> **WHAT NEEDS TO BE DONE**
Copy the lines from the start of the records below through the line containing "本文將以實作為主，穿插實用技巧與常見問題解答，幫你", both included, and leave out the pictures.

> **SUPPLIED MATERIAL**
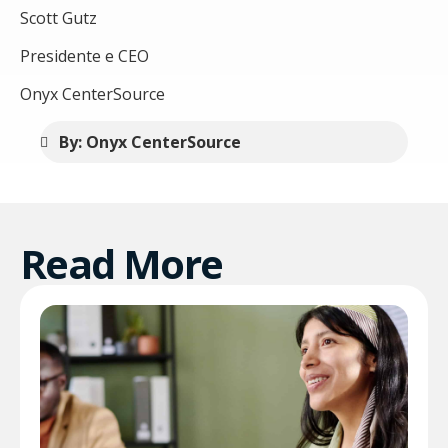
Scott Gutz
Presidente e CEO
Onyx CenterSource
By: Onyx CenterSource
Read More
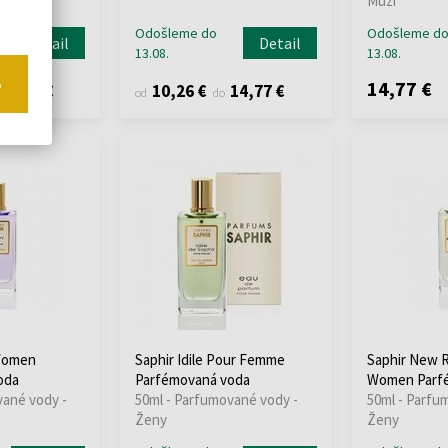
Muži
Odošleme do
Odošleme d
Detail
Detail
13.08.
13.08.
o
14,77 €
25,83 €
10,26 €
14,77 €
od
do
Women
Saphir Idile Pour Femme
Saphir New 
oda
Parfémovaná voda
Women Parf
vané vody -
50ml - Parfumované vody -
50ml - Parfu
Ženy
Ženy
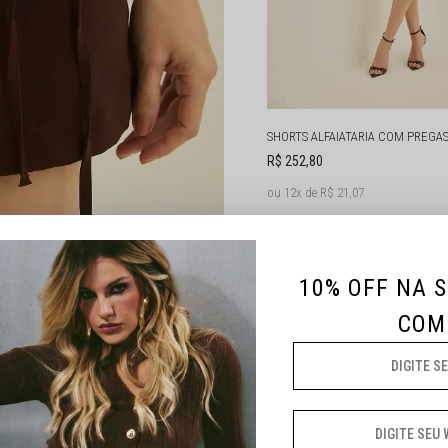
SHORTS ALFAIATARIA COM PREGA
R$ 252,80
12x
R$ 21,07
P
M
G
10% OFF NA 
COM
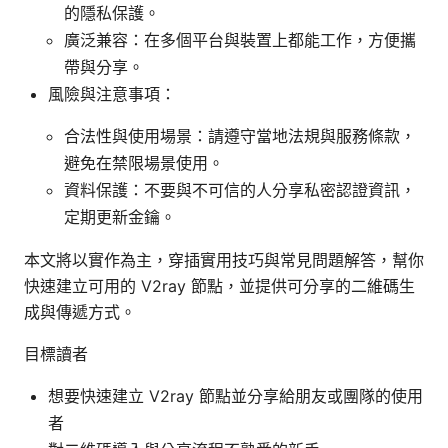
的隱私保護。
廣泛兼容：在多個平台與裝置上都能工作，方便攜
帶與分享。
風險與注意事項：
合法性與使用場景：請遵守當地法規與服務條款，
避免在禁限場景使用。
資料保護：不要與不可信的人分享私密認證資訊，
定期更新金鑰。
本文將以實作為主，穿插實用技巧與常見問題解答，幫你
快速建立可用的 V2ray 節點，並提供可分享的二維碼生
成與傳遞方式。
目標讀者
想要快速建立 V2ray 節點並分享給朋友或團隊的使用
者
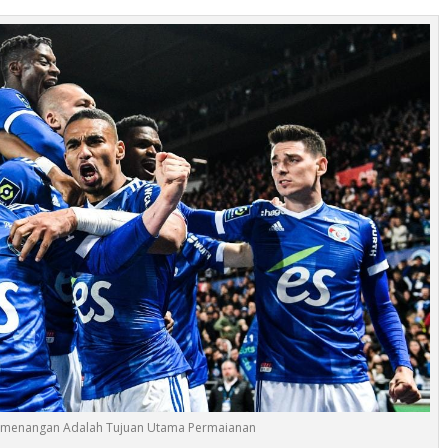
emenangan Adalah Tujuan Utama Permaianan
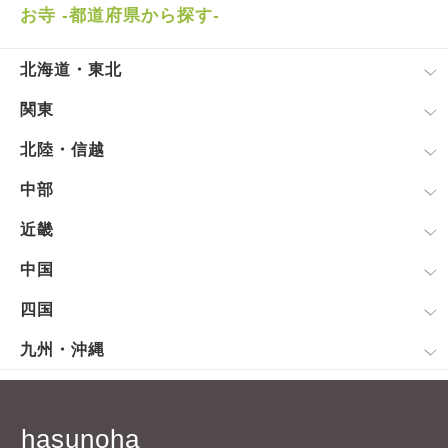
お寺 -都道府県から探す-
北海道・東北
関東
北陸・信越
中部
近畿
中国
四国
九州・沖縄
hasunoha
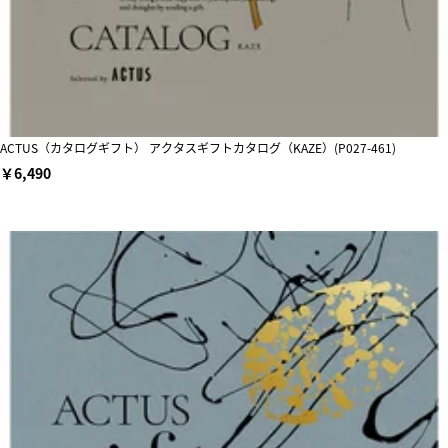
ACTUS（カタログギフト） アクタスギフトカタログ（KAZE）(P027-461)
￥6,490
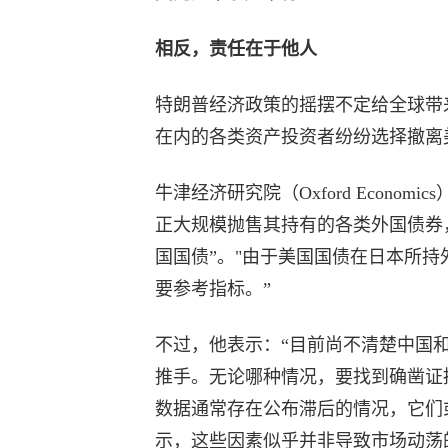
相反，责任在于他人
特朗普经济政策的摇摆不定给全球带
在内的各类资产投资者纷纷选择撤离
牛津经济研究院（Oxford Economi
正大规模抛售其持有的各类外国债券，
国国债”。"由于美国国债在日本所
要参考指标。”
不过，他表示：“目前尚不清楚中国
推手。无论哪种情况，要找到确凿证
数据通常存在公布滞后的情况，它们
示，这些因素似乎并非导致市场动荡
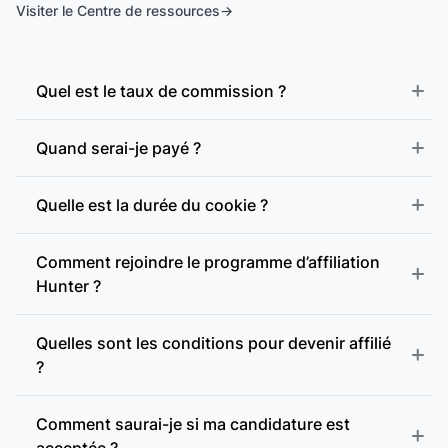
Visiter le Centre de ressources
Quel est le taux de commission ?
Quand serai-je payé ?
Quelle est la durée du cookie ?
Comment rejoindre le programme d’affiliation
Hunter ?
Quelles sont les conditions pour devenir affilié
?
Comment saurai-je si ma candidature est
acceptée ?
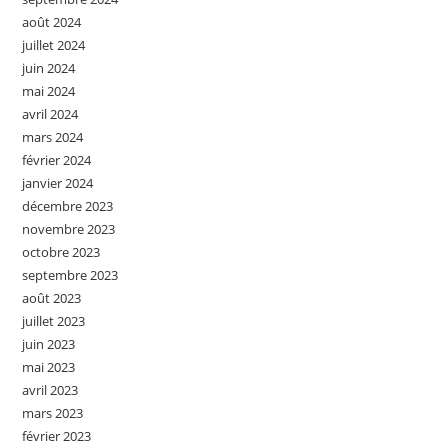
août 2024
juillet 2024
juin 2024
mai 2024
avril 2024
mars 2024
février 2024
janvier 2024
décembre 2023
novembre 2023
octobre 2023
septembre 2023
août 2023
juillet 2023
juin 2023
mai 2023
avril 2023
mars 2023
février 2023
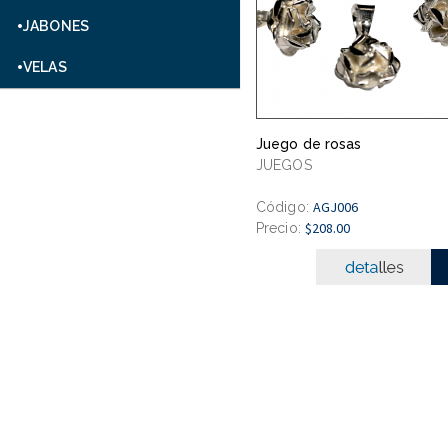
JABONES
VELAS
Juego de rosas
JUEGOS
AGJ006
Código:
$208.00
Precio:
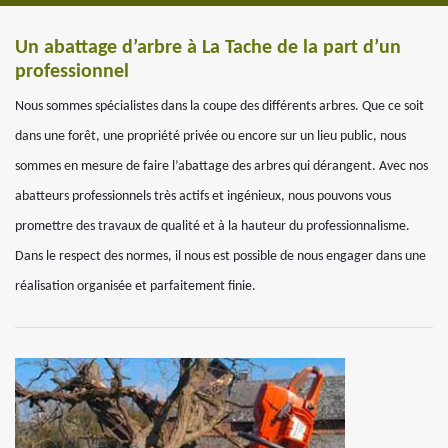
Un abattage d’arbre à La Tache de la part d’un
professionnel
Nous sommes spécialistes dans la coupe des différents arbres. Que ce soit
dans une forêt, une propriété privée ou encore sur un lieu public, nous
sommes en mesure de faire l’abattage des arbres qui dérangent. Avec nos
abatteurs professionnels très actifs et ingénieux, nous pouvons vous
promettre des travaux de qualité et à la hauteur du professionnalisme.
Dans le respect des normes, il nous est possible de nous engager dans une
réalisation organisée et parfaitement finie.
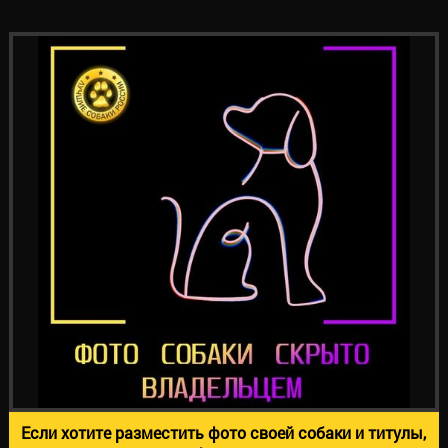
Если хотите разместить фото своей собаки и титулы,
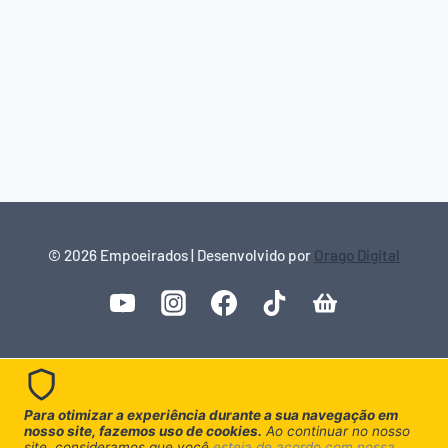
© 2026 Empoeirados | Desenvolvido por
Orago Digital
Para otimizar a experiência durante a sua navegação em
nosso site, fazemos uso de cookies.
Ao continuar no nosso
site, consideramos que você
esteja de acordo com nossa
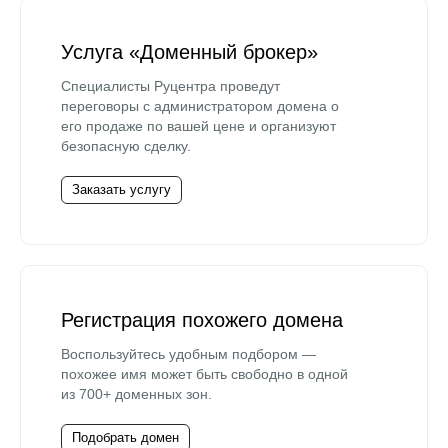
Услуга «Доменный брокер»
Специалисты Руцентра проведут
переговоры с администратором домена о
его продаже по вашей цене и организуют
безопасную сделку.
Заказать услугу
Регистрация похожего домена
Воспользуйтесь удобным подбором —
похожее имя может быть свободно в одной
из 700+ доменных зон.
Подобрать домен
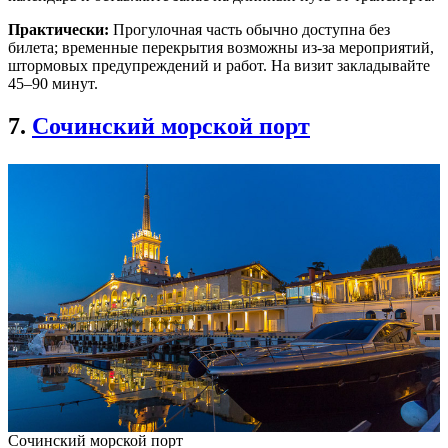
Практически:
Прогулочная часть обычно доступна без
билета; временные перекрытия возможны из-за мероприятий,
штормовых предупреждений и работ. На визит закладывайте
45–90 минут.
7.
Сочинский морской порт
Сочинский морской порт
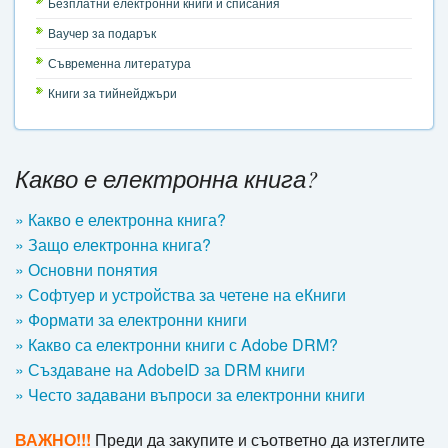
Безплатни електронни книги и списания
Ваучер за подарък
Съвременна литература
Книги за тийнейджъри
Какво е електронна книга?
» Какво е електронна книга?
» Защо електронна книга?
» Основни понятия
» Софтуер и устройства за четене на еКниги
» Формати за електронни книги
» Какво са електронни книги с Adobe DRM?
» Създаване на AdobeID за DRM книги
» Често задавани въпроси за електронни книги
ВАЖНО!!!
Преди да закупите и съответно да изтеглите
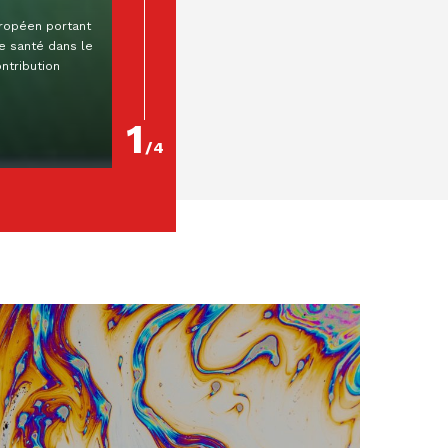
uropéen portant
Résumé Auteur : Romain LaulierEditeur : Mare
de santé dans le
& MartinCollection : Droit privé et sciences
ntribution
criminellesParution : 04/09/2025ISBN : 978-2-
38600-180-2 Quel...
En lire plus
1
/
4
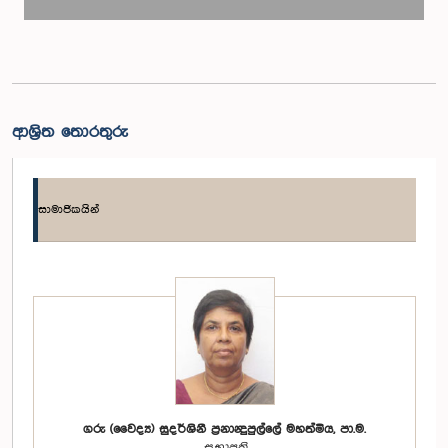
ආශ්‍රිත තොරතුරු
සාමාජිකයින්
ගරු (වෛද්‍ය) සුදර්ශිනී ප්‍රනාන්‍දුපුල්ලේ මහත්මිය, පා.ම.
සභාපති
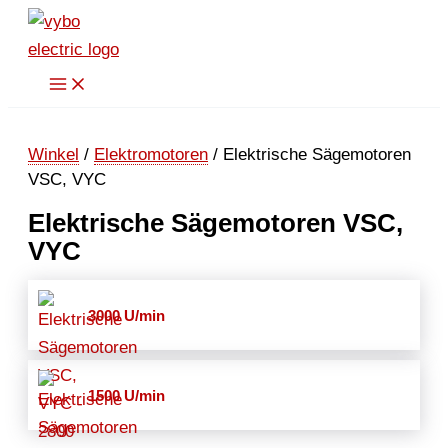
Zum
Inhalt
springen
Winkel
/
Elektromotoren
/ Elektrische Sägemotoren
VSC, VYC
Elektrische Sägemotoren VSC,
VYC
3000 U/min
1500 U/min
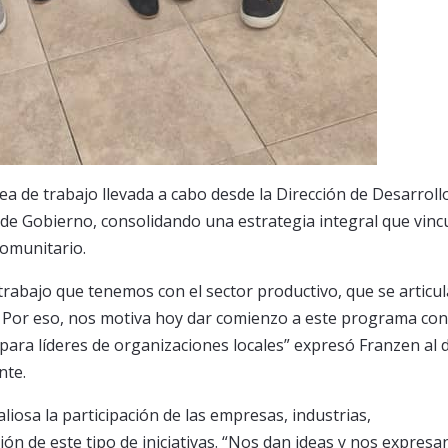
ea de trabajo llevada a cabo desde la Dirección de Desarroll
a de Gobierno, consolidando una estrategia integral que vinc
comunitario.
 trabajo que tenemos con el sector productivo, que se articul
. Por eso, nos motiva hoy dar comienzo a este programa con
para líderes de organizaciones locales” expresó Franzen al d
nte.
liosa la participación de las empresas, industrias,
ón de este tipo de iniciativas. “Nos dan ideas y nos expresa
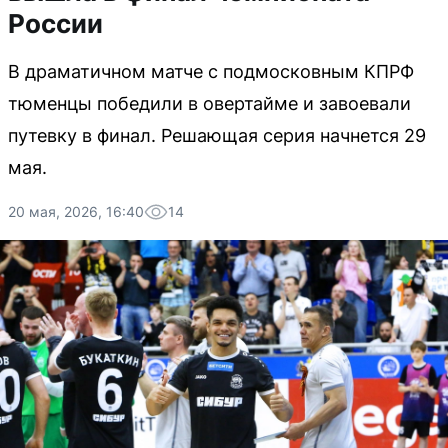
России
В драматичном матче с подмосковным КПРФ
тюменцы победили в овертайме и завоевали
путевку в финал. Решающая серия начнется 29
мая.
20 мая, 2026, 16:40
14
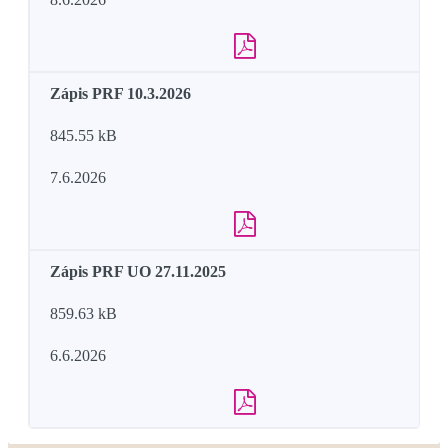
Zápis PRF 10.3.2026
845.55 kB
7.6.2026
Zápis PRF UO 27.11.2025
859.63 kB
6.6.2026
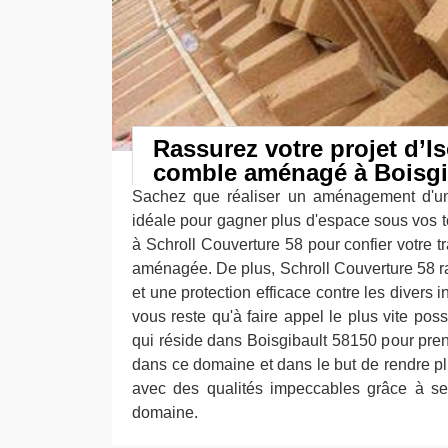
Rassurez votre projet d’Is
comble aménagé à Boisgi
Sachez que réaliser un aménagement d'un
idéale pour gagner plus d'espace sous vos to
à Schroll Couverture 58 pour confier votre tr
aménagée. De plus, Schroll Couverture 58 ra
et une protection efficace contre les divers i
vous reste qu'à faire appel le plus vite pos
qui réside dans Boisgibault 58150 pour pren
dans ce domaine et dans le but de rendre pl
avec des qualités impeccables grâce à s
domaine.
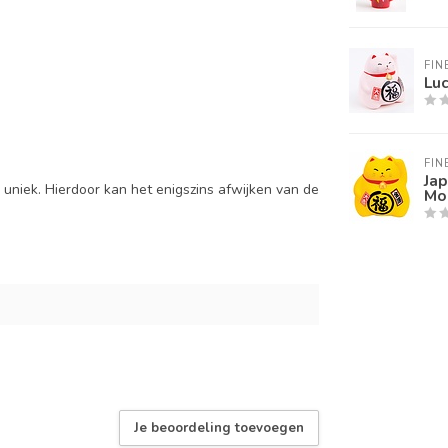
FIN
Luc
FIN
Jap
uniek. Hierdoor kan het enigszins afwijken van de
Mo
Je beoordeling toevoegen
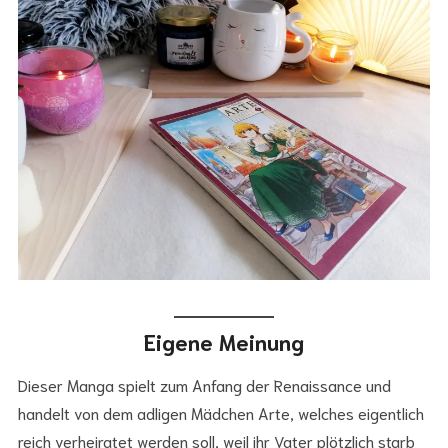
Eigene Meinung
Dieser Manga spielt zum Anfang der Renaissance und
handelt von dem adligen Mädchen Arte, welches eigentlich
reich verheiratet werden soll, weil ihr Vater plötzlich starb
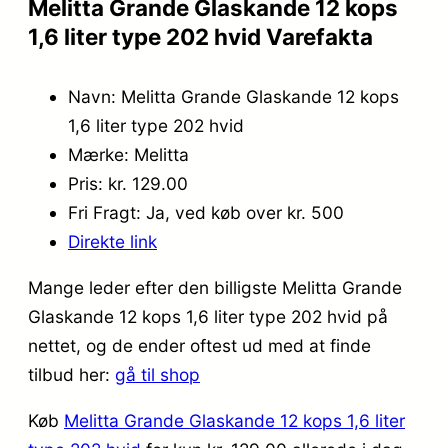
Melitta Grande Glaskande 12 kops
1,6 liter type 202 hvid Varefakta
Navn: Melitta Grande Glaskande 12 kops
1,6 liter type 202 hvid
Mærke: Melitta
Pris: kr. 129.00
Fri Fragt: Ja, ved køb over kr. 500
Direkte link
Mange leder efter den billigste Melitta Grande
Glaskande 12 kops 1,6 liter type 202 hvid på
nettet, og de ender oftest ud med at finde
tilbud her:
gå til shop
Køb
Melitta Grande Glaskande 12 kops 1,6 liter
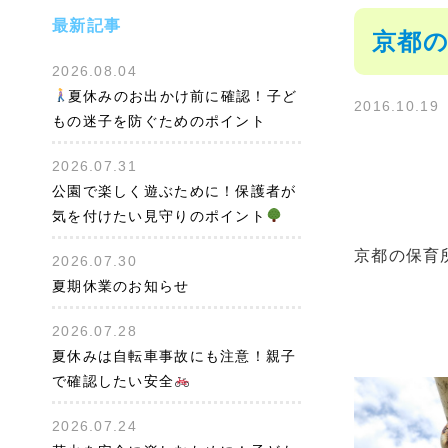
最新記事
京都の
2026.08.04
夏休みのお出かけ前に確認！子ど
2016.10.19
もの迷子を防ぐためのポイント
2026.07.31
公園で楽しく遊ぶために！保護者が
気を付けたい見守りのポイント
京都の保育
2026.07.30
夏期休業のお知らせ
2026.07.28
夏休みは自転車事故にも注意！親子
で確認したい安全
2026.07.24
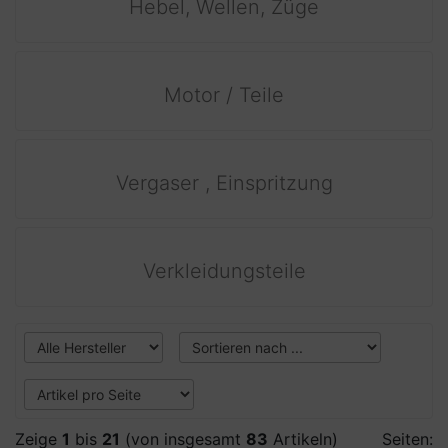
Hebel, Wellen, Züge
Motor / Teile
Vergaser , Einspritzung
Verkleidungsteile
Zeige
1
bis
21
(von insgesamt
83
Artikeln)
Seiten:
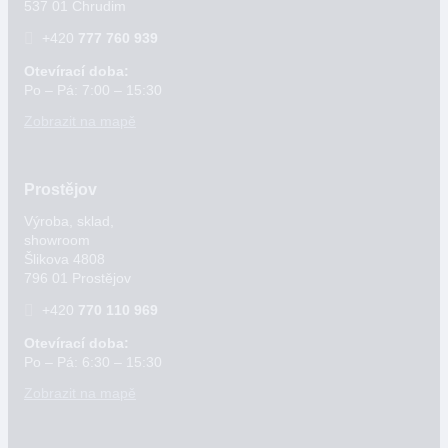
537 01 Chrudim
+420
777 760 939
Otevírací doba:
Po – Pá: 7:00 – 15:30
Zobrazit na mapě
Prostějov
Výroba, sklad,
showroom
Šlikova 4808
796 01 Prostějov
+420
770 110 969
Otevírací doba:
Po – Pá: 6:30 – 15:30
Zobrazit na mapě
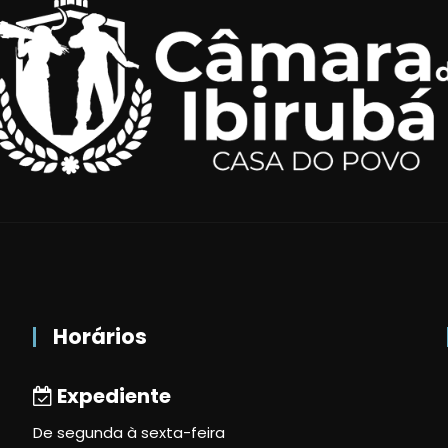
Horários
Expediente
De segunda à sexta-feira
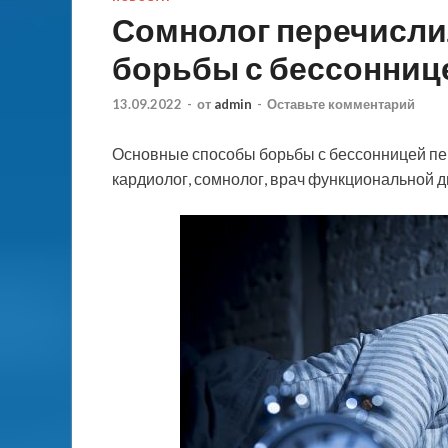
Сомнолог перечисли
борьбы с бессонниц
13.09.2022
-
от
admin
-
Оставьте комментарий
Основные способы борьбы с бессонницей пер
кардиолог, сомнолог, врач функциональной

> **REPLY**
Scott Gutz
Presidente e CEO
Onyx CenterSource
By: Onyx CenterSource
Read More
Muži
Odošleme do
Odošleme d
Detail
Detail
13.08.
13.08.
o
14,77 €
25,83 €
10,26 €
14,77 €
od
do
Women
Saphir Idile Pour Femme
Saphir New 
oda
Parfémovaná voda
Women Parf
vané vody -
50ml - Parfumované vody -
50ml - Parfu
Ženy
Ženy
SHORTS ALFAIATARIA COM PREGA
R$ 252,80
12x
R$ 21,07
P
M
G
10% OFF NA 
COM
的隱私保護。
廣泛兼容：在多個平台與裝置上都能工作，方便攜
帶與分享。
風險與注意事項：
合法性與使用場景：請遵守當地法規與服務條款，
避免在禁限場景使用。
資料保護：不要與不可信的人分享私密認證資訊，
定期更新金鑰。
本文將以實作為主，穿插實用技巧與常見問題解答，幫你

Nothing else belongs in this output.